• [Source text]:
August 15, 2024

Here are four good articles on this fourth day of the week:

🍿 The Incredibles (2004) will be 20 — yes, twenty — years old this October. On one hand it shows, as there are YouTube-only cartoons that now look better than what used to be Pixar’s best; but I still can’t think of a better combination of characters, plot and action in a family movie. And of course there is the soundtrack, Michael Giacchino’s first and probably best (here he is talking about it at the Kennedy Center 6 years ago.

I saw my first Humane AI pin in the wild today, on a dapperly dressed man walking through a not so dapper part of town. It looked fine and unconspicous, too bad it doesn’t actually work.

August 14, 2024

🍿 Father of the bride (1991) started off strong, but Martin Short’s performance, if you can call it that, made it into an unwatchable mess. It did make me want to watch the original, 1950 version, starring Spencer Tracey as the father and an 18-year-old Elizabeth Taylor as his daughter (from the poster: The Bride gets the THRILLS! Father gets the BILLS!).

August 13, 2024

My last post mentioned the new World War I memorial in DC, due to be unveiled next month. I only found out about it yesterday, thanks to this brilliant interview that Russ Roberts had with the memorial’s creator, Sabin Howard. Highly recommended!

August 12, 2024

🍿 The Matrix (1999) was as over-the-top cool as I remembered it, though younger generations will now apparently use the word “cringe”. OK, zoomer.

The American Dream isn't dead, it's just not evenly distributed

I’m a fan of Chris Arnade’s newsletter, but the latest post about the (stalled) American Dream just didn’t sit right with me. He travels through the rural US (Wheeling WV, Belmont OH, Bristol TN) and, surprise surprise, finds only disillusioned people who think the Dream is dead. His takeaway is that:

We have an ugly, selfish, winner-take-all culture — devoid of community, meaning, and the majestic — and almost all our policy is built around the notion that individual liberty, with the most stuff at the cheapest price, is the ultimate good.

• [Data shown]:
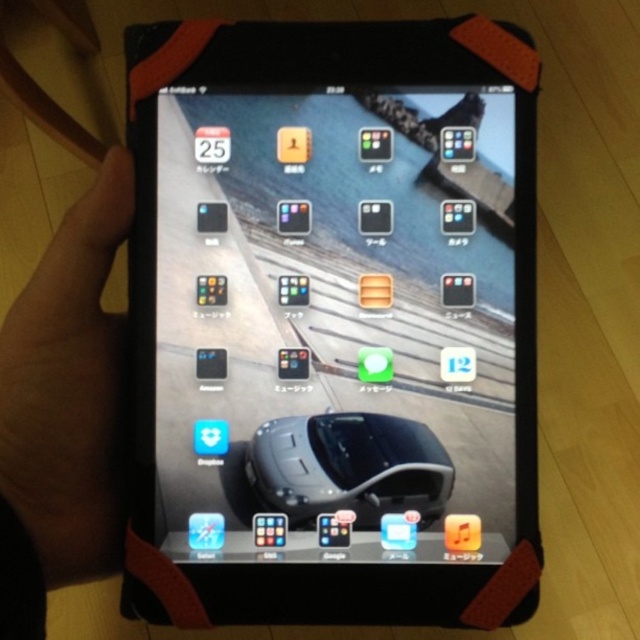
From the picture: You are holding a tablet with a protective case and looking at the home screen. There is a point at coordinates (451,177) on the tablet screen. If you want to touch this point with your finger, will your finger be closer to the tablet screen or further away compared to the calendar app icon at the top left corner?

The point at (451,177) is 21.03 inches from the viewer. Since the calendar app icon at the top left corner is part of the tablet screen, it is also at the same distance from the viewer as the screen itself. Therefore, touching the point would require your finger to be at the same distance as the calendar app icon, so neither closer nor further away.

• [Required actions]:
(a) Can you quote the part of the dated blog entries that opens with the words containing "The American Dream" and closes with "the ultimate good."?
(b) Could you continue the dated blog entries from the point where they stop?
The data is separate material, unrelated to the dated blog entries.

• [Answer list]:
(a)
The American Dream isn't dead, it's just not evenly distributed

I’m a fan of Chris Arnade’s newsletter, but the latest post about the (stalled) American Dream just didn’t sit right with me. He travels through the rural US (Wheeling WV, Belmont OH, Bristol TN) and, surprise surprise, finds only disillusioned people who think the Dream is dead. His takeaway is that:

We have an ugly, selfish, winner-take-all culture — devoid of community, meaning, and the majestic — and almost all our policy is built around the notion that individual liberty, with the most stuff at the cheapest price, is the ultimate good.

(b)
The article reads like a travelogue of a man shocked, just completely shocked, to find so much snow and little if any sunlight on his July trip to Antarctica. Now I can’t speak to the collective American “we” for I am a mere green card holder — and a recent one at that — but this has not been my experience living in the US these past dozen and some years. I can think of many (large, populous) parts of the the country where the most stuff at the cheapest price has not been deemed the ultimate good, where there is still a sense of community, and where things still can be majestic.

The cheapest-price mentality is a consequence of being poor, not its cause. If it still prevailed everywhere, how could we explain the rise of the farmers' market, of the local bookstore, of Etsy? If none of those had a presence in places that Arnade had visited, well, maybe it’s because they are not compatible with poverty whereas the Dollar General and other discount store chains are. And to be clear — there is nothing wrong with cheap-as-affordable (in contrast to cheep-as-poor-quality): Costco is, unironically, up there with the Internet and 1970s Hollywood as one of the non-material Wonders of the Modern World.

There is also community for those willing to look. Just yesterday I accompanied our rising second-grader to a playdate-slash-class reunion held at a community garden cared for and maintained by 20-some year-old volunteers who donate all the produce. In a few weeks the parents and the kids will meet up to for a neighborhood cleanup. At the tween’s middle school we’ve collected money so that all the classmate can go to the annual field trip, and we’ll be doing the same this year. Our ANC meetings are well-attended, if occasionally contentious, and I consider myself an introvert living in one of the less communal neighborhoods in the city.

I also can’t wrap my head around the accusation that the United States are no longer aiming for the majestic. The new World War I memorial seems like it will be majestic. On the other end of the spectrum, the Sphere certainly is. So is the Olympic medal count. And the most majestic of all is America’s awe-inspiring natural beauty, which it still protects more than most other countries.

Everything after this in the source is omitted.